Last fall I changed the stock cast iron clever intake that's in the wifes 67. Made a Big difference with that off the line feel. Even with the 3.70 gears before it was a bit sluggish with the cast. I just need too retune the Holley to fix the stumble it now has, but that's going to wait for spring. Been running a BT on my 72 for years. I just waited so long on the 67 because I wasn't real sure if the hood would clear the air cleaner. Its close, but its ok.

 
Were you running a different intake before the BT? What is the biggest difference you can feel? Bottom end torque, mid-range pull, or top end RPM's?
I was running a Performer b4 the BT. It helped in all 3 aspects, it's just better in every way. As far as I am concerned, it was like a night and day difference. Feels like a different car. I think you will be really happy.

I also used the Gasgachinch to hold the intake gaskets in place & I used the Right Stuff only for the valleys. Worked great.

 
Did you block the exhaust crossover channel in the manifold?

Last time i used the gasket to block the crossover the gasket eventually broke there after a few months of use. I wonder whats the best way to clock the crossover?

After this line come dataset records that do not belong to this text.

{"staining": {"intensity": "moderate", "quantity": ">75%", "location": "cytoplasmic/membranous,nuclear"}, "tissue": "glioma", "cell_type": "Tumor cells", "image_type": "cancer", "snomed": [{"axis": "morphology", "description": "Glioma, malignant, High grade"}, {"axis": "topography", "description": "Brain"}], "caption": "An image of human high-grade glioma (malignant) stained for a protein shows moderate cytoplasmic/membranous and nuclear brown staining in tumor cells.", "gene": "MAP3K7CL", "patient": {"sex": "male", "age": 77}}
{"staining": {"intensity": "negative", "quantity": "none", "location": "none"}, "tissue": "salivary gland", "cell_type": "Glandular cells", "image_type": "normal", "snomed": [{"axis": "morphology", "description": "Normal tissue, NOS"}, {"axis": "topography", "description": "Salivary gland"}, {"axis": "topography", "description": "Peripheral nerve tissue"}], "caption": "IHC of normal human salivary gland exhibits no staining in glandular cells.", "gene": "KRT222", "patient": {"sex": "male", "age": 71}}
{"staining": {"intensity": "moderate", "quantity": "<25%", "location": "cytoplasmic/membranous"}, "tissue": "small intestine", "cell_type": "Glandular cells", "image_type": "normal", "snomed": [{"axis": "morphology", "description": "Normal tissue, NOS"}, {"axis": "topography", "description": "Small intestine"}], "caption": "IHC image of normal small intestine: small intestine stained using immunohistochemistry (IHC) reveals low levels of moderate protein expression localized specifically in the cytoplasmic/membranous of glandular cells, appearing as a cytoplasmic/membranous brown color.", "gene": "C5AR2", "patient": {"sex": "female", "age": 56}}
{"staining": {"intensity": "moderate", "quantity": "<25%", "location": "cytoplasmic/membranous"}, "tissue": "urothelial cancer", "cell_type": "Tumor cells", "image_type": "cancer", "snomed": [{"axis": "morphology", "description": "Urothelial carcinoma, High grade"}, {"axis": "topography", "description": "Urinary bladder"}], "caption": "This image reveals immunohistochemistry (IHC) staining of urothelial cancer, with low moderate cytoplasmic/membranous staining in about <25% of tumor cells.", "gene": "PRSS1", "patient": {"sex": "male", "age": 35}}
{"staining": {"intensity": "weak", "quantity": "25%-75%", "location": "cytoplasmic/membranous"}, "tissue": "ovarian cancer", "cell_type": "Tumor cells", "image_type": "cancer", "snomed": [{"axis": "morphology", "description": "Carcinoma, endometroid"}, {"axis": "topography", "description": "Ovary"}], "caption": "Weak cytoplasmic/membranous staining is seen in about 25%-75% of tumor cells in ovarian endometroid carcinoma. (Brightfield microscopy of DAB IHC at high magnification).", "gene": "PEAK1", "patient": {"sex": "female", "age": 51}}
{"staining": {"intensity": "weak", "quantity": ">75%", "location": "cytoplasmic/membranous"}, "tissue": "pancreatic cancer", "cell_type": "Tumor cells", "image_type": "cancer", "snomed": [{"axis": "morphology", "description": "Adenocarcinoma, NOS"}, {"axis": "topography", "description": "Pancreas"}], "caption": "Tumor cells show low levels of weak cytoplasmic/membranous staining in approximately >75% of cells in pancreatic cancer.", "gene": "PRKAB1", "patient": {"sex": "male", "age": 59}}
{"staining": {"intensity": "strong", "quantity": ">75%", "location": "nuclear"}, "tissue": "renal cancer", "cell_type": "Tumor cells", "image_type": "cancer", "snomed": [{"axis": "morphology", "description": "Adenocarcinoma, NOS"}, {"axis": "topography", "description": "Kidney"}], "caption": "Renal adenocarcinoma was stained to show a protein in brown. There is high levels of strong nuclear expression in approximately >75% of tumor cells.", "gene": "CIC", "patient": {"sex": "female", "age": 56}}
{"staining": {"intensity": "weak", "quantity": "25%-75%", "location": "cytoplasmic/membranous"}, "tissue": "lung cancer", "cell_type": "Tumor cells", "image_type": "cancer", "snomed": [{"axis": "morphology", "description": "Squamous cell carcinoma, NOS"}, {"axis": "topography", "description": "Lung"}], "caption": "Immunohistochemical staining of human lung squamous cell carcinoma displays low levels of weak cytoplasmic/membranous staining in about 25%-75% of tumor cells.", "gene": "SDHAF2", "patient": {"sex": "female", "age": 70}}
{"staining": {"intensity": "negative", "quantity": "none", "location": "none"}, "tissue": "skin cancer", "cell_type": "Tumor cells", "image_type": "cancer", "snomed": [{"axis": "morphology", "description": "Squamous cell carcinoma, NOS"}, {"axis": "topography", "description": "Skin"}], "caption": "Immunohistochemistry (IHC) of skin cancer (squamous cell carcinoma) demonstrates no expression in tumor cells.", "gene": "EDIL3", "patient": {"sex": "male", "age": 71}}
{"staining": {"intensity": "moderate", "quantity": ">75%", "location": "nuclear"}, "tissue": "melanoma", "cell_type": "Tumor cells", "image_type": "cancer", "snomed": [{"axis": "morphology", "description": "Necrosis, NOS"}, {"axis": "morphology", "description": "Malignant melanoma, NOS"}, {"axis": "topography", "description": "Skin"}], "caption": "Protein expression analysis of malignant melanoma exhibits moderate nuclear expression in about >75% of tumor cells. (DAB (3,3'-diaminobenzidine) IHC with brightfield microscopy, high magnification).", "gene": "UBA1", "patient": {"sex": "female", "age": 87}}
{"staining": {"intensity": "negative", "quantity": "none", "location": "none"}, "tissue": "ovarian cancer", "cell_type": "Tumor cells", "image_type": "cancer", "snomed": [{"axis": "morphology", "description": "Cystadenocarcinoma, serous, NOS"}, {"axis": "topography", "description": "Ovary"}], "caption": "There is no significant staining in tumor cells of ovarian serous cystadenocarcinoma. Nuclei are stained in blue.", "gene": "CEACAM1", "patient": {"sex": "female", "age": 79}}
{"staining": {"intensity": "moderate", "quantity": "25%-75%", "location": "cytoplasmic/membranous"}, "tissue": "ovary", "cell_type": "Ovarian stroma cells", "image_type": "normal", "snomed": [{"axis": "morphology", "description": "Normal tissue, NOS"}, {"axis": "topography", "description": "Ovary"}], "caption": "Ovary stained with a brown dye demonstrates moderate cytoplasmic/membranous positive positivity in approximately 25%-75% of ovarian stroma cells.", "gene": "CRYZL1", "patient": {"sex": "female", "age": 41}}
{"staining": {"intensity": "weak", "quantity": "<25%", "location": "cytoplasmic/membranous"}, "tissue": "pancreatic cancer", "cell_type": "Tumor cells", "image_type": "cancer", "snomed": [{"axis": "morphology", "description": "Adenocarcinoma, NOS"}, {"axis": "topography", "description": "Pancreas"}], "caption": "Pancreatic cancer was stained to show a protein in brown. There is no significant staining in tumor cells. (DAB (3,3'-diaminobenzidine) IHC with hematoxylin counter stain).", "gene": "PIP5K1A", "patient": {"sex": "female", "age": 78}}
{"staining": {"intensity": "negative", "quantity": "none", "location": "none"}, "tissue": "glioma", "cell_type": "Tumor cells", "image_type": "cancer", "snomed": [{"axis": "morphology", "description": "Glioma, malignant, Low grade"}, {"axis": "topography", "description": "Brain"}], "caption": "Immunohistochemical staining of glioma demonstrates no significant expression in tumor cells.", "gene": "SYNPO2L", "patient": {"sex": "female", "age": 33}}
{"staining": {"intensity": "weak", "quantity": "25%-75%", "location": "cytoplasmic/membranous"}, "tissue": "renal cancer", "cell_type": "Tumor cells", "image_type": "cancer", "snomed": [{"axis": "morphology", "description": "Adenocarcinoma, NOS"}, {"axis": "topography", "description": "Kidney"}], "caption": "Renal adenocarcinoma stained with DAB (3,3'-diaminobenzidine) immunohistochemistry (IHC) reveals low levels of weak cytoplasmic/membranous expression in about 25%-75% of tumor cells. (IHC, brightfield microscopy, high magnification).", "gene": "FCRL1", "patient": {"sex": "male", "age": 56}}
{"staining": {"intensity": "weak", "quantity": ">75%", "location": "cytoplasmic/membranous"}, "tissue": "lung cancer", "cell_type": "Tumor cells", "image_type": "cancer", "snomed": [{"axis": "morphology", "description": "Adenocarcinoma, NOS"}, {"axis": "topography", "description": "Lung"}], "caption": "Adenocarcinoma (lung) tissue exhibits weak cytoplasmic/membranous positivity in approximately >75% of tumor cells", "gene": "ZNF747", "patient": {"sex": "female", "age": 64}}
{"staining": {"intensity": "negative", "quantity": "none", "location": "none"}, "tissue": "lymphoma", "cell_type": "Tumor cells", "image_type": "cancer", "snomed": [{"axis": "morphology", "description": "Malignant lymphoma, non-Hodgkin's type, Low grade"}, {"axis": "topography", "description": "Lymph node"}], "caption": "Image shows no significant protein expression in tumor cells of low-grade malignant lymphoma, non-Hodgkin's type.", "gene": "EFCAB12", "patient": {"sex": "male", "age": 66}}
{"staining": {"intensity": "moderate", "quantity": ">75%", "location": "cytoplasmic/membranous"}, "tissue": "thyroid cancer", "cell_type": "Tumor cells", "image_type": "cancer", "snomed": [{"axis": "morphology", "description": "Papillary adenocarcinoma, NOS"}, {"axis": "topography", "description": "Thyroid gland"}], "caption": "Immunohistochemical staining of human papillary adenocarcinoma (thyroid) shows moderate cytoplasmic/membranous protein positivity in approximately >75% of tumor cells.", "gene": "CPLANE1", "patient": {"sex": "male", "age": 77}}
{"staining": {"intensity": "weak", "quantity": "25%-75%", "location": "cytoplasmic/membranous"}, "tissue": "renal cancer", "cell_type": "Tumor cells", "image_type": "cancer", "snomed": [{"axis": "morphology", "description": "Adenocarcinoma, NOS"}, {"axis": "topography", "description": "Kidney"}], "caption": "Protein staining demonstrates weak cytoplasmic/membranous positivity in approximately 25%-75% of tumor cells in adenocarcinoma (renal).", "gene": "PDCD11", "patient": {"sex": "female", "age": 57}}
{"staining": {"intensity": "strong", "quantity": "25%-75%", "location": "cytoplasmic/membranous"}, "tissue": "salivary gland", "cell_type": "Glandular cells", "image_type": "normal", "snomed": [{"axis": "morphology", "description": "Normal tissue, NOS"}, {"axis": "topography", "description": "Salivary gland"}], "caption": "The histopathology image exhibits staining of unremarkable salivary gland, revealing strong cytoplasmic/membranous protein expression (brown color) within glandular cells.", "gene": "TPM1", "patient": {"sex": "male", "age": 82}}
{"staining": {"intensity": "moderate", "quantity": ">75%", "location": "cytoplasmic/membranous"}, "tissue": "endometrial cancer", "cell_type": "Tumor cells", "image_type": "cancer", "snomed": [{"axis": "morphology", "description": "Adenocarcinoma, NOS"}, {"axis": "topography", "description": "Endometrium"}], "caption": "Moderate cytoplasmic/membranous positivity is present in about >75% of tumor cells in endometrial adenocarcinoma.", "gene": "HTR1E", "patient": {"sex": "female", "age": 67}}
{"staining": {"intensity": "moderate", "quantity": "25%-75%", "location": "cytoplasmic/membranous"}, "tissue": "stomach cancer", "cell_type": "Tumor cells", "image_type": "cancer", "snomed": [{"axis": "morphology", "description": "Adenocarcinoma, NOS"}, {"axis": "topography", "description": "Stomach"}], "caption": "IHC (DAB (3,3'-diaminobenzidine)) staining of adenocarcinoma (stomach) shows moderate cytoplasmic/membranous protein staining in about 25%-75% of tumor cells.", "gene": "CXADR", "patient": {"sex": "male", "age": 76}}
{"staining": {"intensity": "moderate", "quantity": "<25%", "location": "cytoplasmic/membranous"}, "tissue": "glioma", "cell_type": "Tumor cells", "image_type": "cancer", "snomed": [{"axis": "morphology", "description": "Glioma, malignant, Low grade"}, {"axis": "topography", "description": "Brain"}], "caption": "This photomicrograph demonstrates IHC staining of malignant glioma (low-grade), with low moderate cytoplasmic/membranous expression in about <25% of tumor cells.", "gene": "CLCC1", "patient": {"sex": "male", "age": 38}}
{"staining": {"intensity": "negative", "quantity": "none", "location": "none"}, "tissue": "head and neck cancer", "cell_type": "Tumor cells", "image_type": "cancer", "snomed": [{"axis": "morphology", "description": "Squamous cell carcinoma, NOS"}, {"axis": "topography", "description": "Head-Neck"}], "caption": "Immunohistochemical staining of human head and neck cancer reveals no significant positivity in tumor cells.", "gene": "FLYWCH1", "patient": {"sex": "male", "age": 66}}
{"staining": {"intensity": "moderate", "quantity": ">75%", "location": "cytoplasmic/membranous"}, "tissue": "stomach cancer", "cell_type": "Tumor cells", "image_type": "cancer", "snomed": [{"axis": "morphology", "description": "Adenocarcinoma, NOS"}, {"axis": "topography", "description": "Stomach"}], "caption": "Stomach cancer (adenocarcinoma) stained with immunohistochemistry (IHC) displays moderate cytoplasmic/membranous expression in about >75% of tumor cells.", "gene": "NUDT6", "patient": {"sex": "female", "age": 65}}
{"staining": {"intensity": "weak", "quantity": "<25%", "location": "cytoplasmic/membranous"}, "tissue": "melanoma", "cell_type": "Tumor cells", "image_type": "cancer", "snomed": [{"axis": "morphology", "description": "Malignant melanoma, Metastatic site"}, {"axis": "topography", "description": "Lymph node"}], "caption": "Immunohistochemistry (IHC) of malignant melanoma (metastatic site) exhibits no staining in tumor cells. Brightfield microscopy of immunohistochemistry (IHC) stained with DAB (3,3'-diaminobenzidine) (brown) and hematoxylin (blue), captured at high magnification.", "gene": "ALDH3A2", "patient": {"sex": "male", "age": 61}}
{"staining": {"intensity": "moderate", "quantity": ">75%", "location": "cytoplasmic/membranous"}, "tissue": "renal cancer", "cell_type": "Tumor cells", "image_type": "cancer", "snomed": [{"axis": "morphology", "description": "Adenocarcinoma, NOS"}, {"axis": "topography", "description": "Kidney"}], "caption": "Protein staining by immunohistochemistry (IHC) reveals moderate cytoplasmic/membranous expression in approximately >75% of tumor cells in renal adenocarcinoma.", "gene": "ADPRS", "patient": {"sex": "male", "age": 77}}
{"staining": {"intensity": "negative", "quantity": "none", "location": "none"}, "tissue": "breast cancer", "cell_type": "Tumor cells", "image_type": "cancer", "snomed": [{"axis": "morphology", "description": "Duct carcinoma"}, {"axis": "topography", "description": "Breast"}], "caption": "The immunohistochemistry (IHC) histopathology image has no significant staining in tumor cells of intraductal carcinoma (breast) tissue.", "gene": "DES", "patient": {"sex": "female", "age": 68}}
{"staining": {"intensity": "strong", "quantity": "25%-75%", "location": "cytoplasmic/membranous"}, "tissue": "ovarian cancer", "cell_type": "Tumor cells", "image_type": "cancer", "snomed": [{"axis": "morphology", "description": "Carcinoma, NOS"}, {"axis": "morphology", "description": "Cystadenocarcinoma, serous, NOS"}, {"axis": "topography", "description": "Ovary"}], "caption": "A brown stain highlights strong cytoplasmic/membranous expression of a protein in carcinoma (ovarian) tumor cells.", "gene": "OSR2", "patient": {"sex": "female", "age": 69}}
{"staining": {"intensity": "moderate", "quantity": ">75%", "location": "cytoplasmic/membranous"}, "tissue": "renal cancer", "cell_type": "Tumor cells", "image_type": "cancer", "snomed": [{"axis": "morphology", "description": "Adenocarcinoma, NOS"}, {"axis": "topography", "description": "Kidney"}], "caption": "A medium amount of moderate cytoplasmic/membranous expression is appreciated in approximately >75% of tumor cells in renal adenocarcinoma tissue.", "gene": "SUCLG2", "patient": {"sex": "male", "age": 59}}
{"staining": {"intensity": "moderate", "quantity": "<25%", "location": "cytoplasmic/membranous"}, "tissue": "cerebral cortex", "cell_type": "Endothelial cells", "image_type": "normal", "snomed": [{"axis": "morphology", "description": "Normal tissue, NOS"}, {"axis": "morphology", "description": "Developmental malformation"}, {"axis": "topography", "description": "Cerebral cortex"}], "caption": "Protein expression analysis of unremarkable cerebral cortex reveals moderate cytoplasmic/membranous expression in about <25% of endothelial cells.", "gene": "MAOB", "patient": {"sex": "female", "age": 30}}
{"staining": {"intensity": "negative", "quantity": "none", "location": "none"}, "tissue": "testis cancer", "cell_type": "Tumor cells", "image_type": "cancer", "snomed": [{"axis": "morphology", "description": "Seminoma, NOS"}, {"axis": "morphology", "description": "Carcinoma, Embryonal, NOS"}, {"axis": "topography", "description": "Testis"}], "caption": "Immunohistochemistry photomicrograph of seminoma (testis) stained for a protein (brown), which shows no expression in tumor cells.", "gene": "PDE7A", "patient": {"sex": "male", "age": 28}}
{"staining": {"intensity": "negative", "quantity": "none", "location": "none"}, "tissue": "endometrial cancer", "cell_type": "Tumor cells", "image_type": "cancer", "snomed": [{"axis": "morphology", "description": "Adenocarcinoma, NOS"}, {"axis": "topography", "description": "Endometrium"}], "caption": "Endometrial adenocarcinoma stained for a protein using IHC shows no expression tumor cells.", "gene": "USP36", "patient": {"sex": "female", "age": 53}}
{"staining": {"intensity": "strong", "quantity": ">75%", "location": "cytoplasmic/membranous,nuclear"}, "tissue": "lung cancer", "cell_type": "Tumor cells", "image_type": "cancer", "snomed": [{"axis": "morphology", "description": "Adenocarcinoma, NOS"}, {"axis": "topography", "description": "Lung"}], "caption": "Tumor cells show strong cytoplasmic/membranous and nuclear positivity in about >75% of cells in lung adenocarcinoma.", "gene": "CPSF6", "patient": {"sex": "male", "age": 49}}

Sent from my SAMSUNG-SM-G930A using Tapatalk

 
The last time I had the heads off my Cleveland I used the gaskets without the heat passage hole, not realising they won't hold up. When I took it apart they were burned thru. This time I have cut pieces of aluminium bar, filed to fit & driven them into the heat passages on the intake side of the heads. I used a very small amount of sealer too. But then I scored a s/h RPM Air Gap to run instead of the Torker I was going to use so I needn't have bothered! Fire up estimated in 2-3 weeks.

 
I did not block the exhaust cross over, I removed that part of the gasket, But I am running the block off plate on top of the intake as my current carb has no choke. Will there be an issue having the exhaust ports functional?